Tuesday, May 1, 2007

Summer Workshops!

Artistes’ Repertory Theatre enters its 25th year in July of this year, 2007. Alongside our many and varied productions, ART’s training programmes have been widely appreciated.

ART-Youth began in 1994 and has subsequently seen many young people take their training forward into all walks of life. Nataka (ART-Kids) was launched in 2004, with a year-long programme of classes every Saturday afternoon. Performances have ranged from simple presentations to full-fledged productions like ART-Youth’s Restless, Alice!, The Insect Play and Nataka’s Charlie and The Chocolate Factory.

Now that ART is about to have its own theatre space, Jagriti, in Whitefield, the earlier programmes have been brought into the Jagriti Education wing as Jagriti-Kids and Jagriti-Youth. The aim of our workshops is to help students acquire the basic skills required for dynamic theatre performance using first their body, face and voice then evolving to the use of simple props and costume. For the youth group this might extend to evolving a script or working on an already written script.

A typical session begins with a warm up & focusing unit followed by more specific games and exercises. The first sessions concentrate on body and face only, using the elements of simple mime. Subsequent sessions incorporate the use of voice – sound effects rather than formal speech for the younger group.

All the exercises are fun but then it really begins to get exciting when we apply everything to short plots or situations (anything that comes from the children themselves) incorporating the use of simple musical instruments, fun props and pieces of costume. Although the emphasis is on skill building, theatre is about performance and so the last session is usually a simple presentation by the children.

The most rewarding part of workshops is to see the change in students during the course of the training. Shy and quiet ones become assertive and confident. Noisy and over confident ones become more sensitive and understand the need for discipline. The magic of theatre training! It prepares you for the magic of theatre itself.

The magic of theatre is that it is immediate. There are no retakes.

Arundhati Raja
Artistic Director & Education Co-ordinator
May 2007

Monday, April 9, 2007

Summer Workshop Trainers Speak

Youth Workshop Trainer - Ruchika Chanana:

I've been working with ART as faculty on children's theatre programmes both short-term and long-term. I've dealt with tantrums and prodigies, starry-eyed, pushy parents and painfully shy participants. It's a different world out there in kids' theatre!

And you know what- it makes a world of a difference, too. Kids come in, self-conscious and bored, and leave confident and disciplined. Their minds fly with imagination, and their bodies learn to use space and voice like they were born to it. And they go out into the world stronger, happier and so much more creative.

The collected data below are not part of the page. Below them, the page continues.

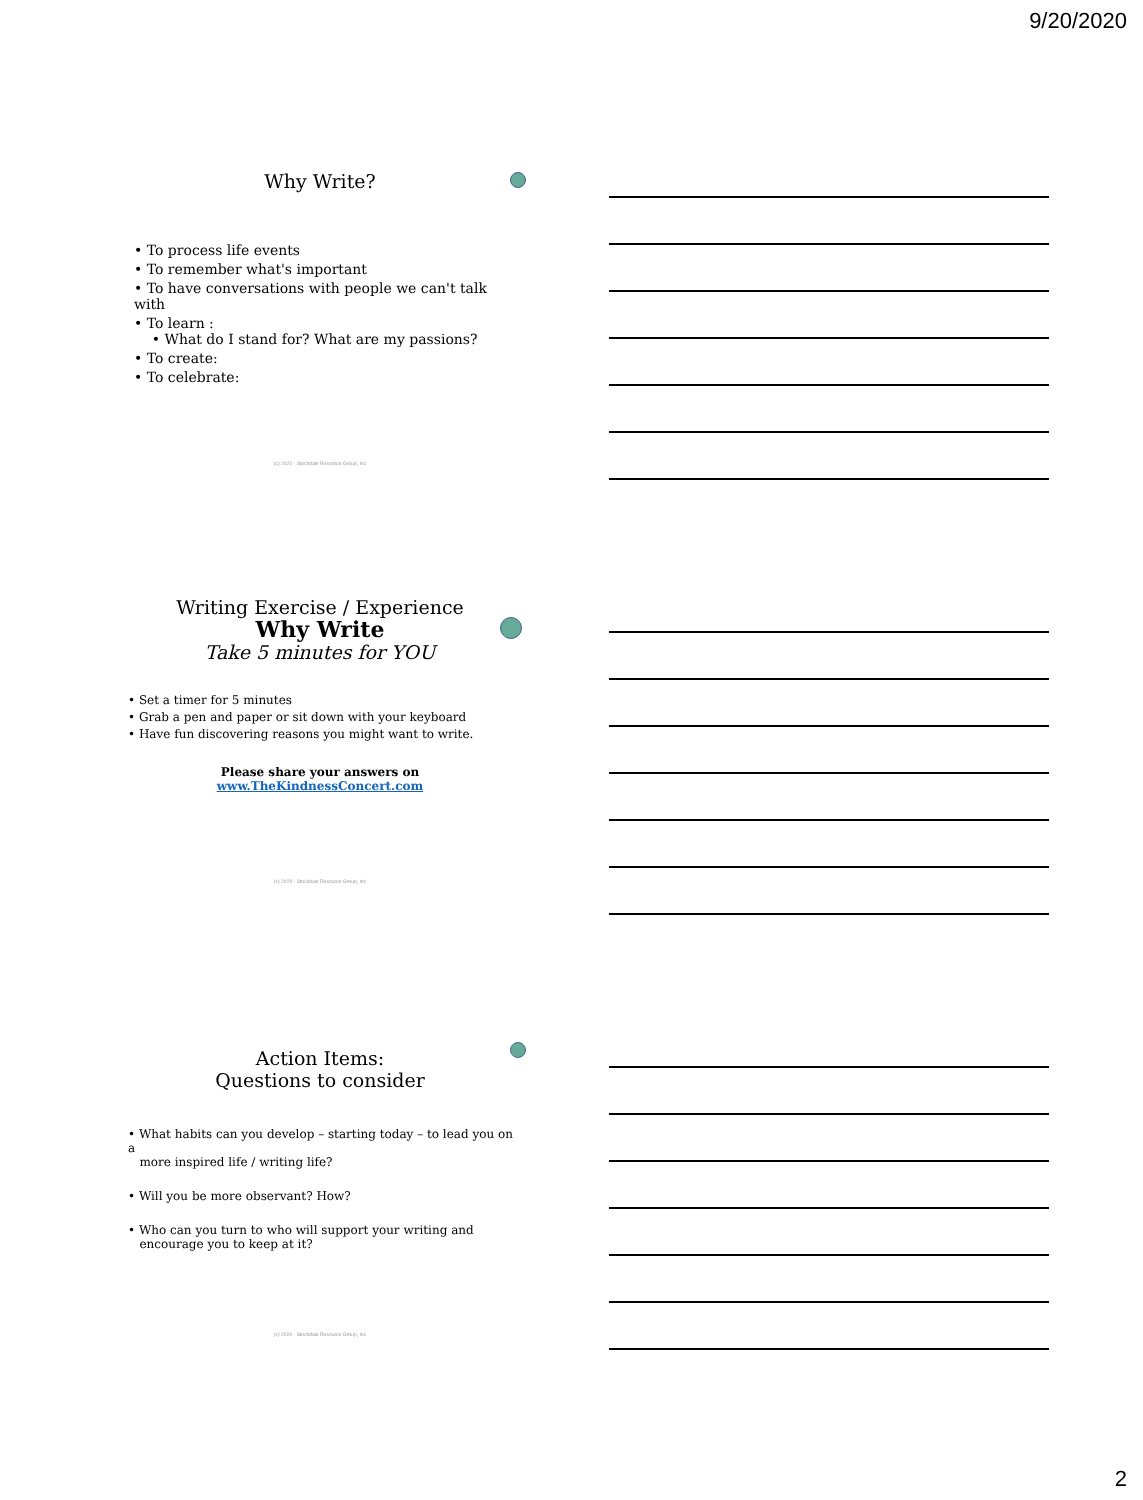9/20/2020
Why Write?
• To process life events
• To remember what's important
• To have conversations with people we can't talk with
• To learn :
• What do I stand for? What are my passions?
• To create:
• To celebrate:
(c) 2020 - Stockdale Resource Group, Inc
Writing Exercise / Experience
Why Write
Take 5 minutes for YOU
• Set a timer for 5 minutes
• Grab a pen and paper or sit down with your keyboard
• Have fun discovering reasons you might want to write.
Please share your answers on
www.TheKindnessConcert.com
(c) 2020 - Stockdale Resource Group, Inc
Action Items:
Questions to consider
• What habits can you develop – starting today – to lead you on a
more inspired life / writing life?
• Will you be more observant? How?
• Who can you turn to who will support your writing and
encourage you to keep at it?
(c) 2020 - Stockdale Resource Group, Inc
2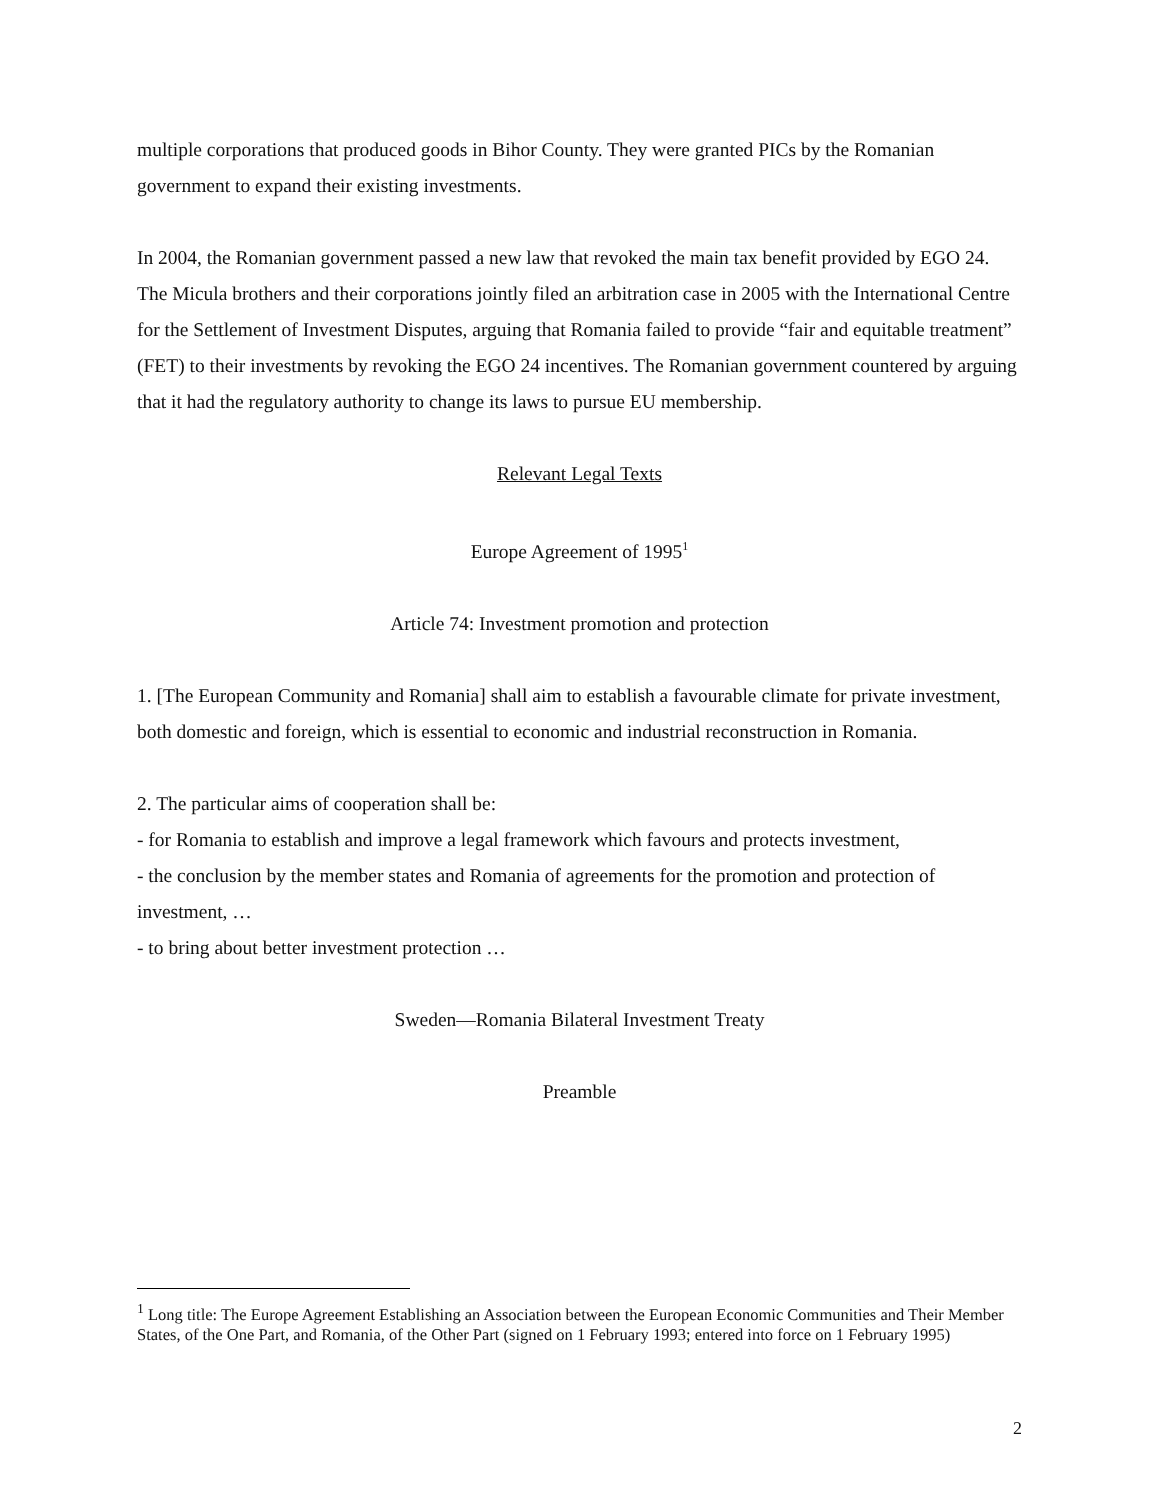multiple corporations that produced goods in Bihor County. They were granted PICs by the Romanian government to expand their existing investments.
In 2004, the Romanian government passed a new law that revoked the main tax benefit provided by EGO 24. The Micula brothers and their corporations jointly filed an arbitration case in 2005 with the International Centre for the Settlement of Investment Disputes, arguing that Romania failed to provide “fair and equitable treatment” (FET) to their investments by revoking the EGO 24 incentives. The Romanian government countered by arguing that it had the regulatory authority to change its laws to pursue EU membership.
Relevant Legal Texts
Europe Agreement of 1995<sup>1</sup>
Article 74: Investment promotion and protection
1. [The European Community and Romania] shall aim to establish a favourable climate for private investment, both domestic and foreign, which is essential to economic and industrial reconstruction in Romania.
2. The particular aims of cooperation shall be:
- for Romania to establish and improve a legal framework which favours and protects investment,
- the conclusion by the member states and Romania of agreements for the promotion and protection of investment, …
- to bring about better investment protection …
Sweden—Romania Bilateral Investment Treaty
Preamble
<sup>1</sup> Long title: The Europe Agreement Establishing an Association between the European Economic Communities and Their Member States, of the One Part, and Romania, of the Other Part (signed on 1 February 1993; entered into force on 1 February 1995)
2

This time I am taking on the youth bunch. I work with young people regularly, but I've never done a full length workshop with this age group before. I look forward to it with excitement, fully anticipating the challenges of dealing with teenagers. I'm also looking forward to trying some unusual theatrical devices with this group, including non-script-based theatre, and the theatre of real life, so that they can create their own stories using their own experiences and the issues that are important to them.


April Kids Workshop Trainer - Samta Vij:


“THEATRE” is more than stage, lights, curtains and shows….

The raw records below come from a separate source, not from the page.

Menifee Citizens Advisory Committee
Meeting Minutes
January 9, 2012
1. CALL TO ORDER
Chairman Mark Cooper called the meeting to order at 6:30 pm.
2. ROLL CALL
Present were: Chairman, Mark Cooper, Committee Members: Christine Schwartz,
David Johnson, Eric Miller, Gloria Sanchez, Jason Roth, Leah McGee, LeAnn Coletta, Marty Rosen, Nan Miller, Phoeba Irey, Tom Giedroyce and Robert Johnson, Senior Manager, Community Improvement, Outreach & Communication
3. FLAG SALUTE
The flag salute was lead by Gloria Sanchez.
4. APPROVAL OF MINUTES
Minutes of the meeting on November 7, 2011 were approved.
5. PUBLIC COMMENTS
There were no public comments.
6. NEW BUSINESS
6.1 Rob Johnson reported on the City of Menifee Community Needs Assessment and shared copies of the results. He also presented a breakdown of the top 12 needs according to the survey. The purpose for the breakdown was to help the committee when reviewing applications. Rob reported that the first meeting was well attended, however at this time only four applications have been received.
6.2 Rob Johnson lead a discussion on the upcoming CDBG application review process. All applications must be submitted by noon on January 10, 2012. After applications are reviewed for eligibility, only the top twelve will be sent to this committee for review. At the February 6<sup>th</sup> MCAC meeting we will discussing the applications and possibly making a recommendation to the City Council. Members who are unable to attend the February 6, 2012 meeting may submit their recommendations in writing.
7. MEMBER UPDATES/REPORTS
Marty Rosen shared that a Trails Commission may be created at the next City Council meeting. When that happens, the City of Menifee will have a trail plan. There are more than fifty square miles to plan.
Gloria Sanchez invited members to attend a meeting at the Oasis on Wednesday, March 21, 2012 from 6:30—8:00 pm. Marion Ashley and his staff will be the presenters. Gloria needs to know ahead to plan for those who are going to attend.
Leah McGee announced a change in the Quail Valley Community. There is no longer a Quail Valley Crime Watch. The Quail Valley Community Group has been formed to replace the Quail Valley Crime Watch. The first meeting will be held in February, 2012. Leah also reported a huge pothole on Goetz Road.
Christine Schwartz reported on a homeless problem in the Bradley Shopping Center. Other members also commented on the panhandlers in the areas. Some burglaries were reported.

For me, Theatre is an experience difficult to put in words or to explain so I wouldn’t even try to do so but yes, it’s an experience which I would like to share with my little friends and take their experiences as my learning. It is not necessary to have theatre workshops merely to make actors, do a performance or have a play during an annual function, theatre has more to give.

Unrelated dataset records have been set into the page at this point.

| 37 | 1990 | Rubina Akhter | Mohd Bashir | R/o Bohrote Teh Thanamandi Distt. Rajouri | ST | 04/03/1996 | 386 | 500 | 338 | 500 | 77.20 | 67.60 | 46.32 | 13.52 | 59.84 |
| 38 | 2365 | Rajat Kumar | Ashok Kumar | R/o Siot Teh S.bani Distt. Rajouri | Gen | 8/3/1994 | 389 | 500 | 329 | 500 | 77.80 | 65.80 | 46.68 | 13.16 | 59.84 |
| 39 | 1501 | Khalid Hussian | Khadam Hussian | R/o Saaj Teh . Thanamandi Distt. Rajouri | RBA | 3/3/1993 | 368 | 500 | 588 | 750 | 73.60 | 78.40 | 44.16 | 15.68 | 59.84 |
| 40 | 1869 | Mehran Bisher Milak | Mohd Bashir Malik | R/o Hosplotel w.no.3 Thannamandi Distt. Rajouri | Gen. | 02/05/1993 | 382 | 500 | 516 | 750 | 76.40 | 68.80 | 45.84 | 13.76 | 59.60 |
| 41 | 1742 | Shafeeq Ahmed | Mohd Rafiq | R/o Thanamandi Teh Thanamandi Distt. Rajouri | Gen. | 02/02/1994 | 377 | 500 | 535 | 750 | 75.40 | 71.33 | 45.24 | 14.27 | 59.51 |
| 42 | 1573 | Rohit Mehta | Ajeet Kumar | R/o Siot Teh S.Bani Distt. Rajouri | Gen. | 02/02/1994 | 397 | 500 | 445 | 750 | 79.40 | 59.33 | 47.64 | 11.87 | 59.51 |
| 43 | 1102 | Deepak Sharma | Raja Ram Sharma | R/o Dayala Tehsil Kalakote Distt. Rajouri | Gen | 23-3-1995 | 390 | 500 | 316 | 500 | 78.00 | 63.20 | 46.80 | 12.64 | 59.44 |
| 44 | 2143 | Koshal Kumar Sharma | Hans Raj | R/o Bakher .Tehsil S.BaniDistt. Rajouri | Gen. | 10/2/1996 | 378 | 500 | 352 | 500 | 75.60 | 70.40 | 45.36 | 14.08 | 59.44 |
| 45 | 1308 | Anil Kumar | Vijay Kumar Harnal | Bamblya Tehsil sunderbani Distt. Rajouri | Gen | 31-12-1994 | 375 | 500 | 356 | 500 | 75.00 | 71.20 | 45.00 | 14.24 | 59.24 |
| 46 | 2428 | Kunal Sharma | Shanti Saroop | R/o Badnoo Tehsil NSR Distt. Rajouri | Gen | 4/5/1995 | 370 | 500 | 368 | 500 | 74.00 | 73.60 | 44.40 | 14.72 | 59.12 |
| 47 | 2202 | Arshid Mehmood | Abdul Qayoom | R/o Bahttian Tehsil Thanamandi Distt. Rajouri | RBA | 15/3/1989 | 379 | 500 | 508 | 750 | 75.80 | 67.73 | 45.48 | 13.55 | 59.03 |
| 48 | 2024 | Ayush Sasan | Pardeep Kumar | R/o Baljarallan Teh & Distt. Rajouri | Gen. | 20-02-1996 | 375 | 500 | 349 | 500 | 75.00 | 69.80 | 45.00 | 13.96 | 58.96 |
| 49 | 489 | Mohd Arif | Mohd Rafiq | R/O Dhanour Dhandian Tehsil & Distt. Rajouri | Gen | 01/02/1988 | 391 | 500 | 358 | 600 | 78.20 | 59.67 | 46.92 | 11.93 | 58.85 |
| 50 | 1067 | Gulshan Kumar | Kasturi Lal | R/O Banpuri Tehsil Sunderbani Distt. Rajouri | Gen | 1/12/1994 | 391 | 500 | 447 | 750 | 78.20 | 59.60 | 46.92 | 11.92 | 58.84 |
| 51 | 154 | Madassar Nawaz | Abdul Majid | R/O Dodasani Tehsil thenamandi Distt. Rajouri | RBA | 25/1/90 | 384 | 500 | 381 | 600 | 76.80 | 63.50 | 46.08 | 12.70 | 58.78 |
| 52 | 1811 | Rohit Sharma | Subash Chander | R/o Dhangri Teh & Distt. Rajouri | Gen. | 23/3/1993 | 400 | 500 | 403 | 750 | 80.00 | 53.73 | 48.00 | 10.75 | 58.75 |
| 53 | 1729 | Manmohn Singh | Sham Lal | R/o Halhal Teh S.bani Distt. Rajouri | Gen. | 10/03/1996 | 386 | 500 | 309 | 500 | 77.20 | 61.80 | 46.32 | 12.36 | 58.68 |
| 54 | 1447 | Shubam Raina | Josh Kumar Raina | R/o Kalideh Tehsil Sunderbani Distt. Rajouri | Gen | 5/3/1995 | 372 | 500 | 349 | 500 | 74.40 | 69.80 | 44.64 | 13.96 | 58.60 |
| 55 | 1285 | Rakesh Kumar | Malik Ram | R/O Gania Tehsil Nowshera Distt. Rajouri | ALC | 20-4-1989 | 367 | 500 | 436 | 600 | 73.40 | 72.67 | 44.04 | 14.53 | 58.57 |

A journey… to a world created by the children’s own imagination, where they can play with their dreams, share their own ideas and express their feelings, thus enriching them with an experience which is going to develop them as fulfilled, positive human beings. It brings out of an introvert child a world within him of which he himself is unaware and directs the energy of the hyperactive child in a direction of magnificent creativity. Thus building an inner confidence in the children and making them sensitive to the subtle things of life which one is missing in this so called “techno world”. It is very important to be good human beings before being “intellectuals”!!